A federal jury in Washington handed down a $10 million verdict yesterday against a silicone breast-implant manufacturer that could have far-reaching implications for implant liability cases pending across the nation.
After a five-week trial in U.S. District Court, the jury ordered Bristol-Myers Squibb Co. to pay Brenda G. Meister, a Washington lawyer, $10 million in compensatory damages.
"It's a major victory for plaintiffs in breast-implant cases, absolutely," said Henry Belsky, a Baltimore lawyer.
Jane Kramer, a spokeswoman for Bristol-Myers, last night called the verdict an "aberration," and said the company is considering an appeal.
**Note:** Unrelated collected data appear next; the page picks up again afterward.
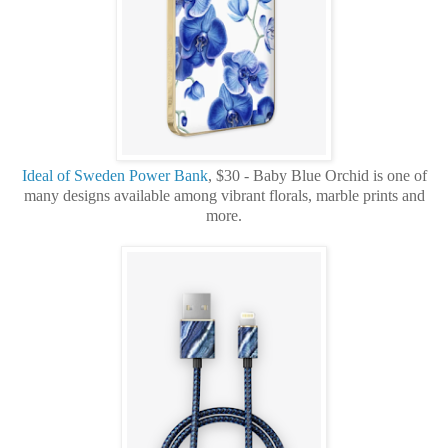
Ideal of Sweden Power Bank
, $30 - Baby Blue Orchid is one of
many designs available among vibrant florals, marble prints and
more.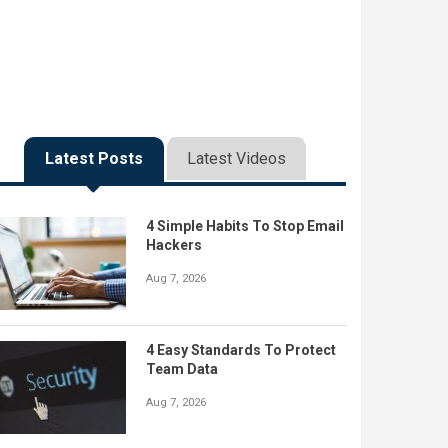
Latest Posts
Latest Videos
4 Simple Habits To Stop Email
Hackers
Aug 7, 2026
4 Easy Standards To Protect
Team Data
Aug 7, 2026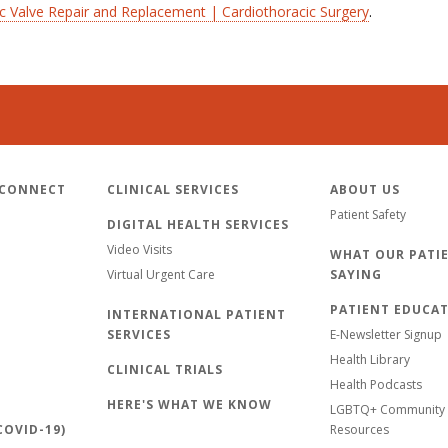
ic Valve Repair and Replacement | Cardiothoracic Surgery
.
 CONNECT
CLINICAL SERVICES
ABOUT US
Patient Safety
DIGITAL HEALTH SERVICES
Video Visits
WHAT OUR PATIE
Virtual Urgent Care
SAYING
PATIENT EDUCA
INTERNATIONAL PATIENT
SERVICES
E-Newsletter Signup
Health Library
CLINICAL TRIALS
Health Podcasts
HERE'S WHAT WE KNOW
LGBTQ+ Community 
OVID-19)
Resources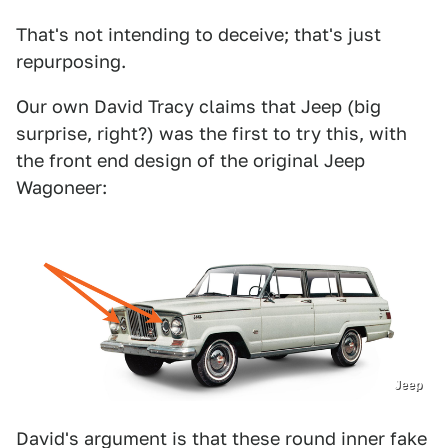
That's not intending to deceive; that's just
repurposing.
Our own David Tracy claims that Jeep (big
surprise, right?) was the first to try this, with
the front end design of the original Jeep
Wagoneer:
Jeep
David's argument is that these round inner fake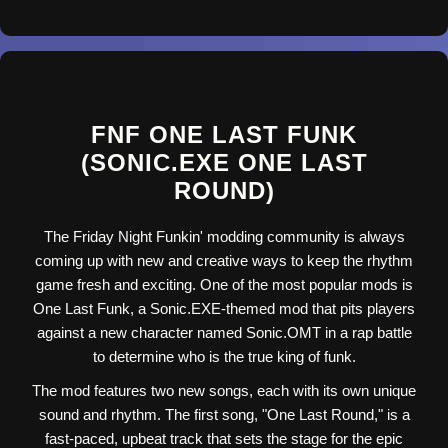
FNF ONE LAST FUNK
(SONIC.EXE ONE LAST
ROUND)
The Friday Night Funkin' modding community is always
coming up with new and creative ways to keep the rhythm
game fresh and exciting. One of the most popular mods is
One Last Funk, a Sonic.EXE-themed mod that pits players
against a new character named Sonic.OMT in a rap battle
to determine who is the true king of funk.
The mod features two new songs, each with its own unique
sound and rhythm. The first song, "One Last Round," is a
fast-paced, upbeat track that sets the stage for the epic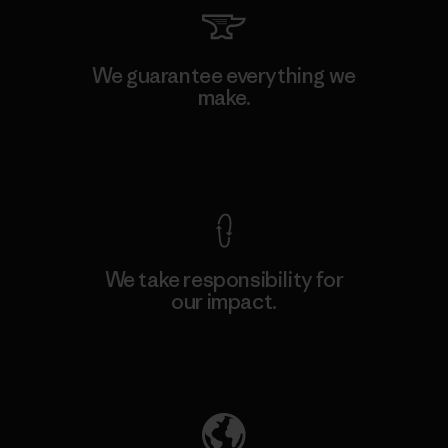
We guarantee everything we
make.
View Ironclad Guarantee
We take responsibility for
our impact.
Explore Our Footprint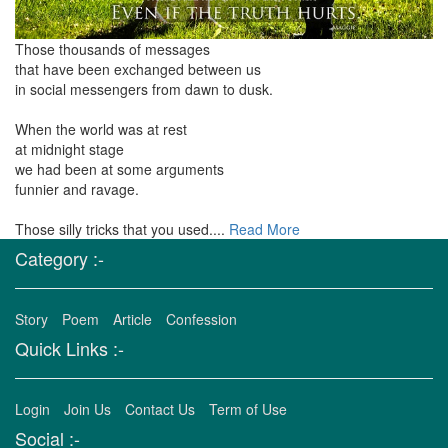
Those thousands of messages
that have been exchanged between us
in social messengers from dawn to dusk.
When the world was at rest
at midnight stage
we had been at some arguments
funnier and ravage.
Those silly tricks that you used....
Read More
Category :-
Story
Poem
Article
Confession
Quick Links :-
Login
Join Us
Contact Us
Term of Use
Social :-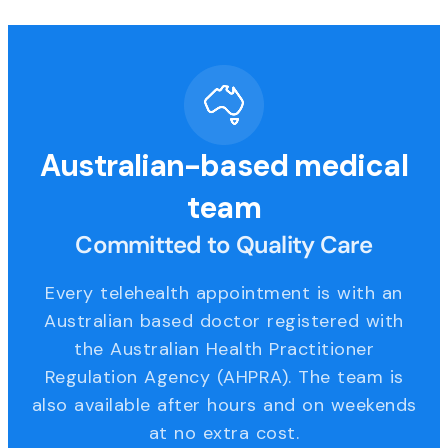
Australian-based medical
team
Committed to Quality Care
Every telehealth appointment is with an
Australian based doctor registered with
the Australian Health Practitioner
Regulation Agency (AHPRA). The team is
also available after hours and on weekends
at no extra cost.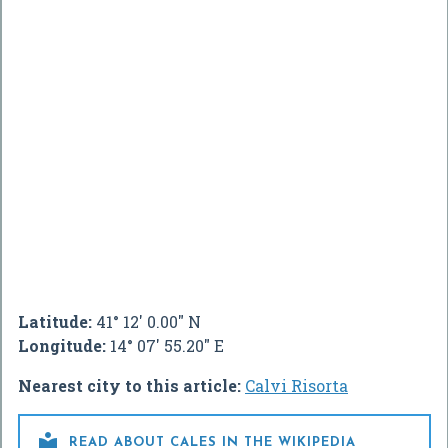
Latitude:
41° 12' 0.00" N
Longitude:
14° 07' 55.20" E
Nearest city to this article:
Calvi Risorta

READ ABOUT CALES IN THE WIKIPEDIA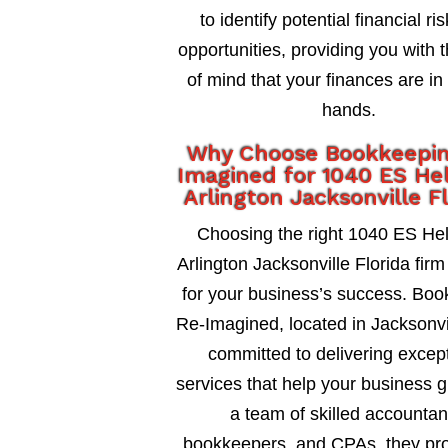
to identify potential financial ri
opportunities, providing you with 
of mind that your finances are in
hands.
Why Choose Bookkeepi
Imagined for 1040 ES He
Arlington Jacksonville F
Choosing the right 1040 ES He
Arlington Jacksonville Florida firm 
for your business’s success. Bo
Re-Imagined, located in Jacksonvil
committed to delivering excep
services that help your business 
a team of skilled accountan
bookkeepers, and CPAs, they pro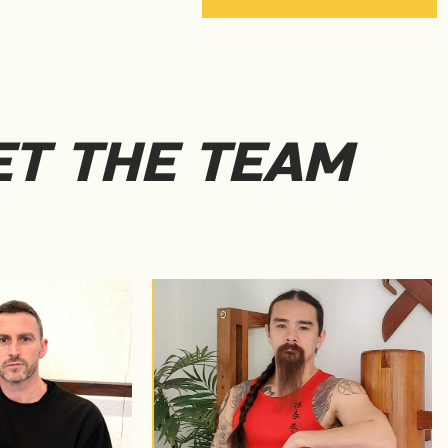
T THE TEAM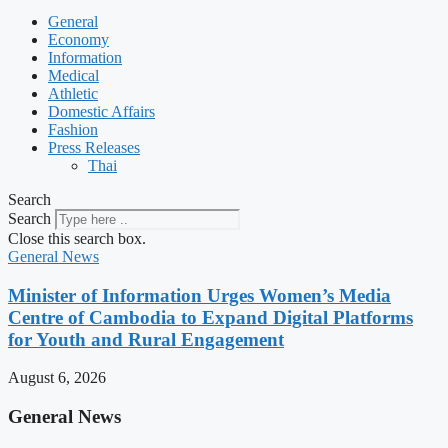
General
Economy
Information
Medical
Athletic
Domestic Affairs
Fashion
Press Releases
Thai
Search
Search
Close this search box.
General News
Minister of Information Urges Women’s Media
Centre of Cambodia to Expand Digital Platforms
for Youth and Rural Engagement
August 6, 2026
General News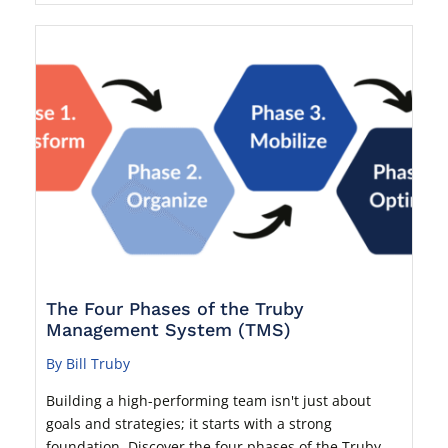
The Four Phases of the Truby
Management System (TMS)
By Bill Truby
Building a high-performing team isn't just about
goals and strategies; it starts with a strong
foundation. Discover the four phases of the Truby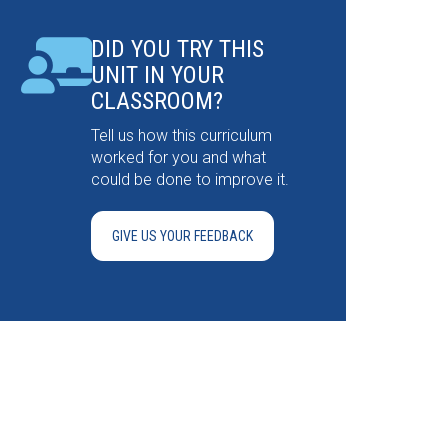
DID YOU TRY THIS
UNIT IN YOUR
CLASSROOM?
Tell us how this curriculum
worked for you and what
could be done to improve it.
GIVE US YOUR FEEDBACK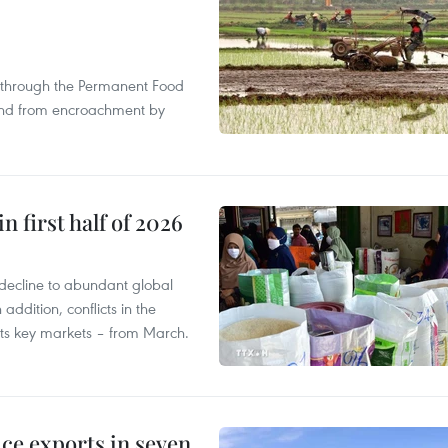
s through the Permanent Food
land from encroachment by
n first half of 2026
decline to abundant global
addition, conflicts in the
 its key markets – from March.
ce exports in seven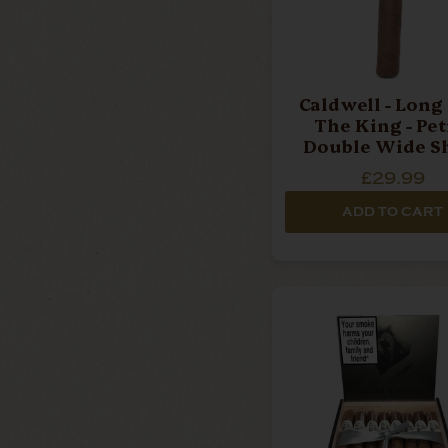
Caldwell - Long
The King - Pet
Double Wide S
Churchill - Single
£29.99
Cigar
ADD TO CART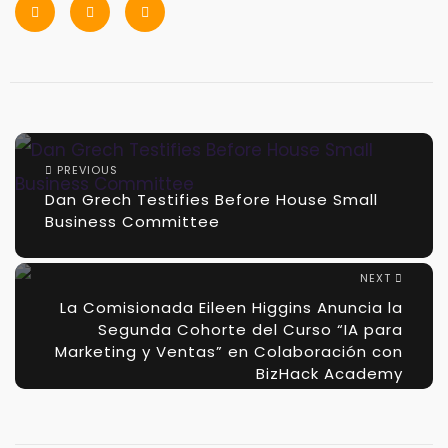
PREVIOUS
Dan Grech Testifies Before House Small
Business Committee
NEXT
La Comisionada Eileen Higgins Anuncia la
Segunda Cohorte del Curso “IA para
Marketing y Ventas” en Colaboración con
BizHack Academy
According to the suit, Meister, 55, who got silicone breast im- plants in 1977, suffered from a connective tissue disease known as scleroderma, which she contended was caused by silicone leakage. The disease causes hardening of the skin.
The implants, which Meister had removed in 1991, were manufactured by Surgitek Inc., a Wisconsin-based company which Bristol-Myers bought in 1982.
Stephen Snyder, a lawyer with the Baltimore firm Snyder, Weiner, Weltchek, Vogelstein & Brown, who represented Meister, said thousands of women settled with Bristol-Myers, receiving anywhere from a few thousand dollars to several hundred thousand dollars.
Debate has raged for years over whether implants cause disease. A court-appointed panel of scientists released a report in December concluding that there is no connection, prompting manufacturers to claim victory.
Yesterday's verdict could pave the way for a shift in the outcomes of thousands of unresolved cases.
"The fact that we were victorious in this case, maybe there'll be a reverse trend," said lawyer Bob Weltchek, who helped try the case.